Alienating the Punjab from Punjabi

Soofi says the Punjabi language suffered most under British rule

PHOTO: FILE

LAHORE:
Being one of the most significant and ancient languages of the region, Punjabi has managed to survive resiliently despite being overtaken several times by so-called modern languages in mainstream public discourse, speakers at a discussion on Friday said.

Researchers, historians and Punjabi experts posited this while speaking at Punjab: colonialism, language and identity. Litterateur Mushtaq Soofi said there was still a section of people that weighed on the question of whether Punjabi merited to be mainstreamed or not despite its historical significance. Presenting a succinct history of the language, he said that the language had developed in three distinct phases. Soofi said these were the Aryan invasion of the Indian subcontinent, Iranian and Turkic incursions during the Mughal era and the Raj.

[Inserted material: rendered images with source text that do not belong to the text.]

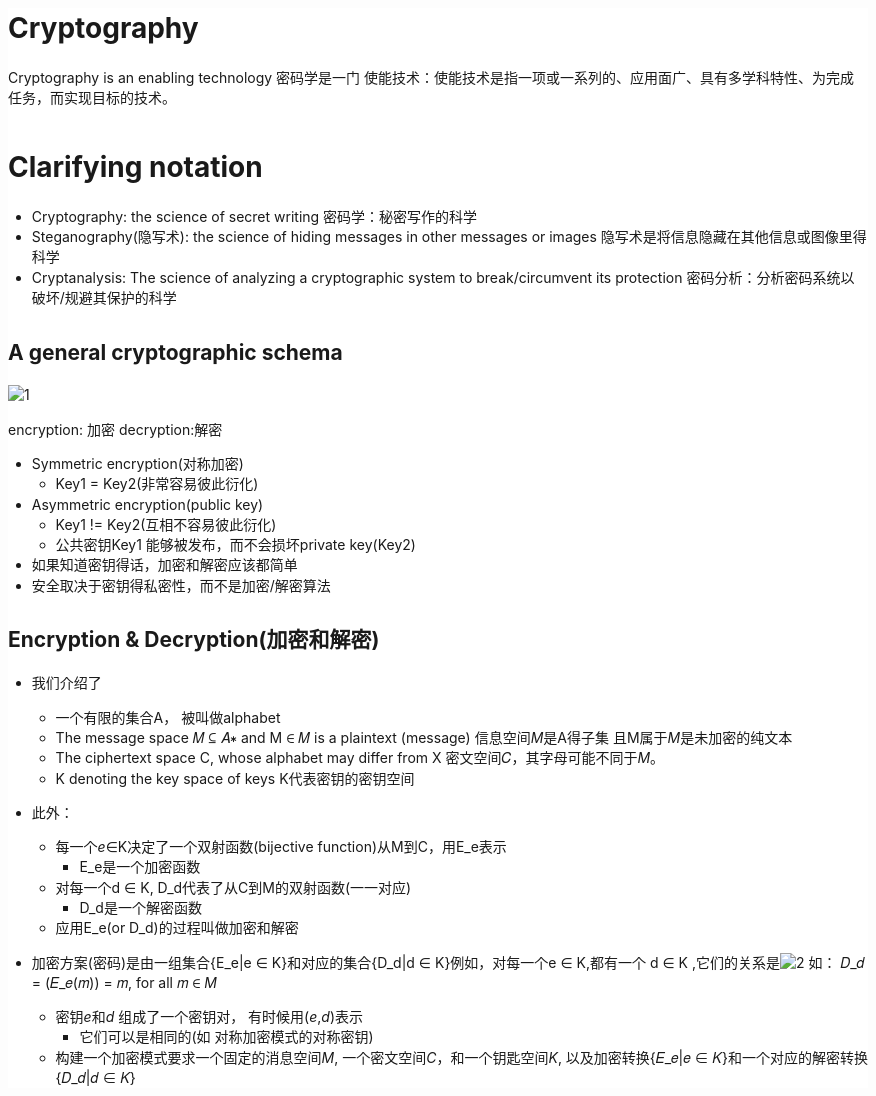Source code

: # Cryptography
Cryptography is an enabling technology
密码学是一门 使能技术：使能技术是指一项或一系列的、应用面广、具有多学科特性、为完成任务，而实现目标的技术。

# Clarifying notation
* Cryptography: the science of secret writing 
  密码学：秘密写作的科学
* Steganography(隐写术): the science of hiding messages in other messages or images
  隐写术是将信息隐藏在其他信息或图像里得科学
* Cryptanalysis: The science of analyzing a cryptographic system to break/circumvent its protection
  密码分析：分析密码系统以破坏/规避其保护的科学

## A general cryptographic schema

![1](https://github.com/Qianlinnn/personal-study-zone/raw/master/CSF_Sheffield/img/week2/1.png)

encryption: 加密  decryption:解密
* Symmetric encryption(对称加密)
    * Key1 = Key2(非常容易彼此衍化)
* Asymmetric encryption(public key)
    * Key1 != Key2(互相不容易彼此衍化)
    * 公共密钥Key1 能够被发布，而不会损坏private key(Key2)
* 如果知道密钥得话，加密和解密应该都简单
* 安全取决于密钥得私密性，而不是加密/解密算法

## Encryption & Decryption(加密和解密)
* 我们介绍了
    * 一个有限的集合A， 被叫做alphabet
    * The message space 𝑀 ⊆ 𝐴∗ and M ∈ 𝑀 is a plaintext (message)
      信息空间*M*是A得子集 且M属于*M*是未加密的纯文本
    * The ciphertext space C, whose alphabet may differ from X 
      密文空间𝐶，其字母可能不同于*M*。
    * K denoting the key space of keys
      K代表密钥的密钥空间
* 此外：
    * 每一个*e*∈K决定了一个双射函数(bijective function)从M到C，用E_e表示
        * E_e是一个加密函数
    * 对每一个d ∈ K, D_d代表了从C到M的双射函数(一一对应)
        * D_d是一个解密函数
    * 应用E_e(or D_d)的过程叫做加密和解密
* 加密方案(密码)是由一组集合{E_e|e ∈ K}和对应的集合{D_d|d ∈ K}例如，对每一个e ∈ K,都有一个 d ∈ K ,它们的关系是![2](https://github.com/Qianlinnn/personal-study-zone/raw/master/CSF_Sheffield/img/week2/2.png)
如：
          𝐷_𝑑 = (𝐸_𝑒(𝑚)) = 𝑚, for all 𝑚 ∈ *M*

    * 密钥*e*和*d* 组成了一个密钥对， 有时候用(*e*,*d*)表示
        * 它们可以是相同的(如 对称加密模式的对称密钥)
    * 构建一个加密模式要求一个固定的消息空间*M*, 一个密文空间*C*，和一个钥匙空间*K*, 以及加密转换{𝐸_𝑒|𝑒 ∈ 𝐾}和一个对应的解密转换{𝐷_𝑑|𝑑 ∈ 𝐾}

He said Punjabi had suffered the most at the hands of the British who had had it replaced by English and Urdu saying that the language was an offshoot of the latter with negligible importance. Soofi said this had been executed by using faux political and ignorant pretexts. “This happened despite the fact that Punjabi was well received by the public. Even Bahadur Shah Zafar, the last Mughal Emperor used to write in Punjabi,” he said.

Journalist Majeed Sheikh attributed the state of Punjabi today to imperialism and its subsequent victimisation by the British. “During the reign of Maharaja Ranjit Singh, his French adviser once counselled that a region could only flourish if it conversed and studied in its native language,” he said.   Sheikh said Singh had ordered the formulation of a Punjabi Qaida—a text book whose importance could be gauged by the fact that women were made to commit it to memory before getting married.


While the British accorded the status of official languages to Bengali and Sindhi in the respective regions, painter Raja Sadiqullah said, they realised that they could easily communicate in the Punjab courtesy their knowledge of Urdu. “This also led non-Punjabi speakers to believe that Urdu and Punjabi were more or less synonymous.

This engendered further alienation,” he said. Secondly, Sadiqullah said, the resistance that the British had to face from the Punjabis made them realise that allowing the people to speak and learn their mother tongue could lead to political mobilisation against them.

He said politicians like Jinnah, Allama Iqbal and Sir Syed had furthered the divide. Sadiqullah said the men were alien to Punjabi and had imposed Urdu, English and Persian on a people who were busy enjoying the work of Waris Shah and Bulleh Shah.

The discussion was organised by the Society of Cultural Education (SCE) and the Trust for History Art and Architecture Pakistan (THAAP) to understand and analyse the much misunderstood and ignored language.

Published in The Express Tribune, February 28th, 2016.